Work instruction 1: Please transcribe the OUTDOOR KIMONO interview from "We won’t make" up to and including "work with you.".
Work instruction 2: In the OUTDOOR KIMONO interview, what is Snow Peak's mission statement?
Work instruction 3: Write the next part of the interview about the OUTDOOR KIMONO collaboration, picking up after its final sentence.
*** Given text ***
A new relation between kimono and the outdoorsKIMONOASOBI【Part 1】

Play outdoors in a kimono. “OUTDOOR KIMONO”
developed out of a desire to
update a uniquely Japanese culture.

FIELDWORK is a site for not only future Snow Peak Apparel staff, but also Snow Peak customers and everyone else involved to do “field work” together. Snow Peak’s mission statement is: “To constantly change, innovate, and change the times.” OUTDOOR KIMONO was born out of a meeting of minds between Snow Peak and Yamato director Takayuki Yajima, who wants “to update culture.” We asked Mr. Yajima and Snow Peak Corporate Officer and General Manager of Planning and Development Lisa Yamai to discuss the meaning of their collaboration.

Doing what’s uniquely possible in Japan and disseminating it overseas

Takayuki Yajima
When we first met, you said you wanted to make the blueprint of Japanese outdoor products through OUTDOOR KIMONO. It all started with music festivals. The first catalyst was me feeling that the kimono needs a better hook and thinking that it might be interesting to wear yukata [a casual summer kimono] at Japanese music festivals in the summer before I met you.People of my father’s generation were quite Americanized and had aggressively brought American culture into Japan. With our generation, we’re living in a time when we want to do the things we can do well and disseminate it abroad rather than releasing Americanized products in Japan. Music festivals came from overseas, but I thought it might be made into a more uniquely Japanese entertainment if people wore yukata to them. I approached some outdoor festivals but was ignored. Goddamn it, I thought, but then I also considered that people who go to these festivals also camp and thought it might be interesting to making kimono and yukata that you could wear outdoors.
Lisa Yamai
I’m also the type to question things, so ever since I began doing apparel, I’d been asking fundamentally what a Japanese outdoor products manufacturer could uniquely contribute. There are very few Japanese outdoor products manufacturers and in terms of brands in the industry, there’s basically Snow Peak and mont-bell. There’s Goldwin, but their main business is licensing other brands such as The North Face. So Japanese outdoor fashion is quite Americanized. And there’s of course also the pressure of sales. We have to sell clothes to put food on the table after all. I’d started having showrooms overseas, but I was still concerned about what we should be doing, discreetly making noragi [farm clothes] and things. It was around then that I met you and I was moved by your passion for kimono-making. I was very impressed by the fact that you make kimonos with a great respect for Japanese sartorial culture. We had a couple meetings after we met. The initial idea was to make kimono with outdoor fabrics, but Snow Peak’s camping style was already uniquely Japanese.
Yes, that resonated strongly with me. Making something uniquely Japanese that hasn't been done overseas.
If the two companies are going to collaborate, I wanted to do something we absolutely could not do alone. There was a good chemical reaction, don’t you think?

I wanted to work with Snow Peak,
because it makes fashion,
but not products for consumption.

We won’t make “fashion” designed exclusively for consumption

There are other outdoor product brands, but seeing Snow Peak’s apparel products, I knew I wanted to collaborate with the brand. I’d read your articles as well. I imagined you’d be interesting. You make fashion, but not products for consumption. “Fashion” is a convenient word, isn't it? I try not to use it. It’s commonplace to say, “We want people to wear kimono as fashion,” but I thought you’d be conscious of the nuance of consumption on the other side of fashion. That’s why I wanted to work with you.
*** End of Given text ***
*** Information provided ***
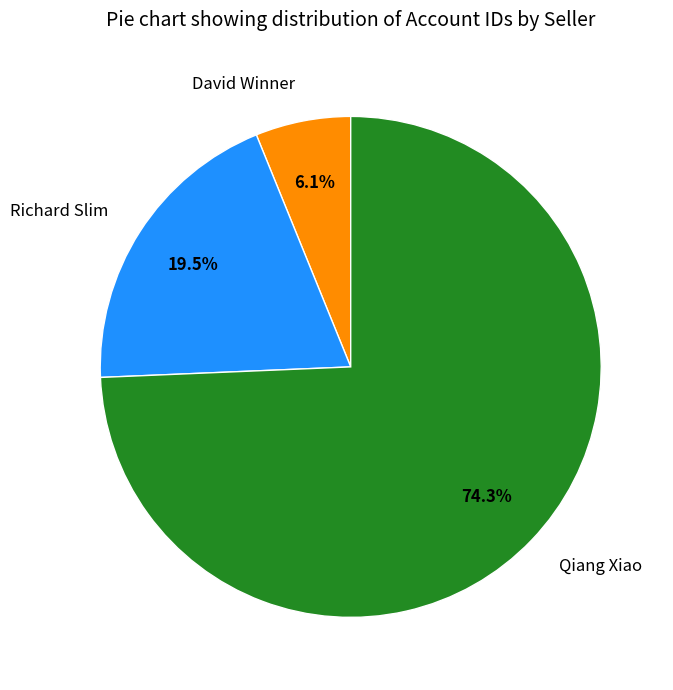

Does Richard Slim represent more than half of the total?

No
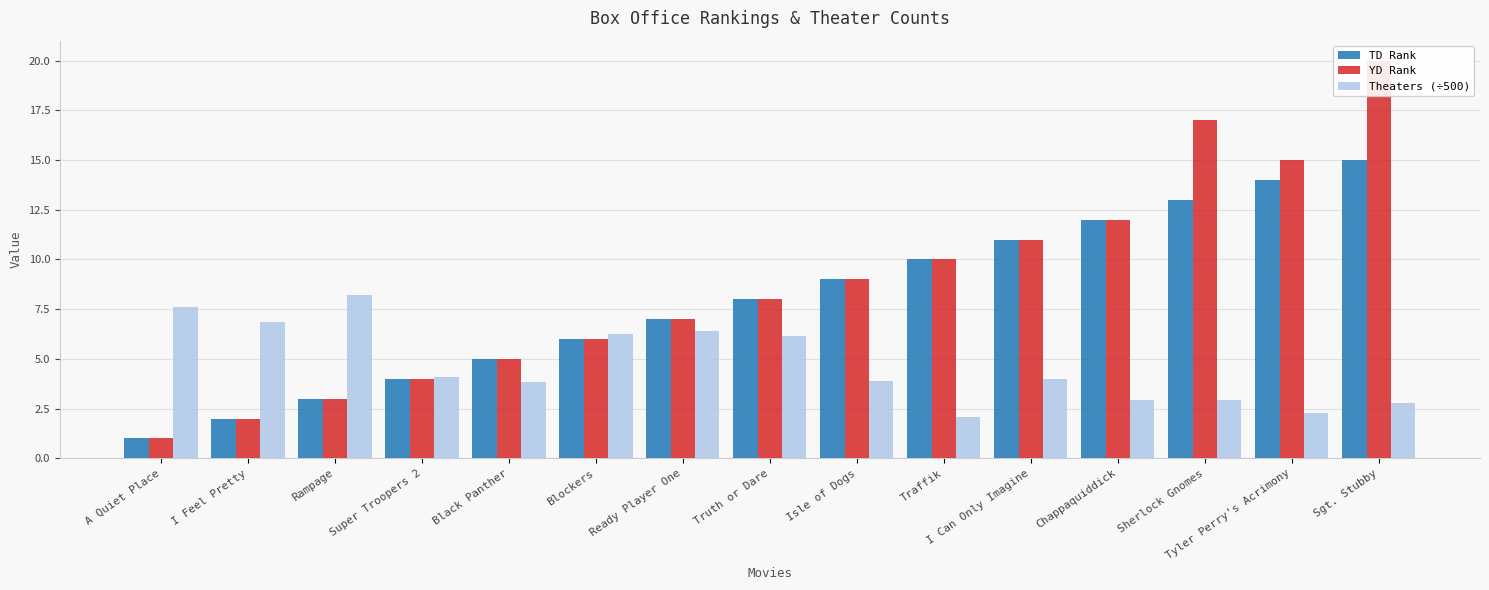

At which label is YD Rank closest to 10?

Traffik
*** End of Information provided ***
Answer space 1:
We won’t make “fashion” designed exclusively for consumption

There are other outdoor product brands, but seeing Snow Peak’s apparel products, I knew I wanted to collaborate with the brand. I’d read your articles as well. I imagined you’d be interesting. You make fashion, but not products for consumption. “Fashion” is a convenient word, isn't it? I try not to use it. It’s commonplace to say, “We want people to wear kimono as fashion,” but I thought you’d be conscious of the nuance of consumption on the other side of fashion. That’s why I wanted to work with you.

Answer space 2: "To constantly change, innovate, and change the times."

Answer space 3:
I also think that we should have consumers buy things only after they understand the essence or value of things and how they form the background of a brand or company. When I first participated in a showroom in New York after launching Snow Peal Apparel, no major selected multi-brand shops would give me the time. What the hell, I’d thought, and simultaneously realized how vapid trend-chasing fashion is. When we showed in New York, and this is both the good and bad thing about Americans, but they made judgements based on what they saw, and not whether we’re known. Of course it’s a capitalist society, so you have to couple with mass media and do some heavy marketing to achieve quick sales and things like that. The buyers, though, simply look at the products and make their decisions. And once I’d found retailers in America, suddenly Japanese shops started buying our products. As a result, it worked, but it was crucial that I harbored no illusions to start with. I could face reality head on.
I think you're right that fashion is vapid.

Yamato CEO Takayuki Yajima. “OUTDOOR KIMONO” was born out of the meeting of minds with shared values regarding management and manufacturing.

Updating culture

There was another simple reason for wanting to do something in the overseas market. When you get into the real world of Japanese clothes, it’s actually complicated, but kimono is an extremely simple clothing. It’s linear and sewn very simply. The first piece of clothing was a piece of fabric cut linearly and wrapped around the body. When I realized that, I thought kimono might be the world’s oldest ethnic clothing. The Indian saree might be another, but there’s something very primitive about blind stitching fabric. Overseas, even ethnic clothes are cut on curvilinear patterns, but in the beginning I think humans wore fabric cut linearly. So at showrooms abroad, people say they want to try on the OUTDOOR KIMONO and it looks great on them. Maybe this is how things were when fabrics were blind stitched a long time ago. We showed OUTDOOR KIMONO at Pitti in Italy and we got great responses. When people feel that they can, surprisingly, quite easily wear the non-traditional, updated kimono, the kimono can be disseminated overseas. OUTDOOR KIMONO also has a significance in the world of kimono. It can be worn easily and daily. It eradicates the old fashioned and stuffy image of the kimono. That’s my hope for OUTDOOR KIMONO anyway.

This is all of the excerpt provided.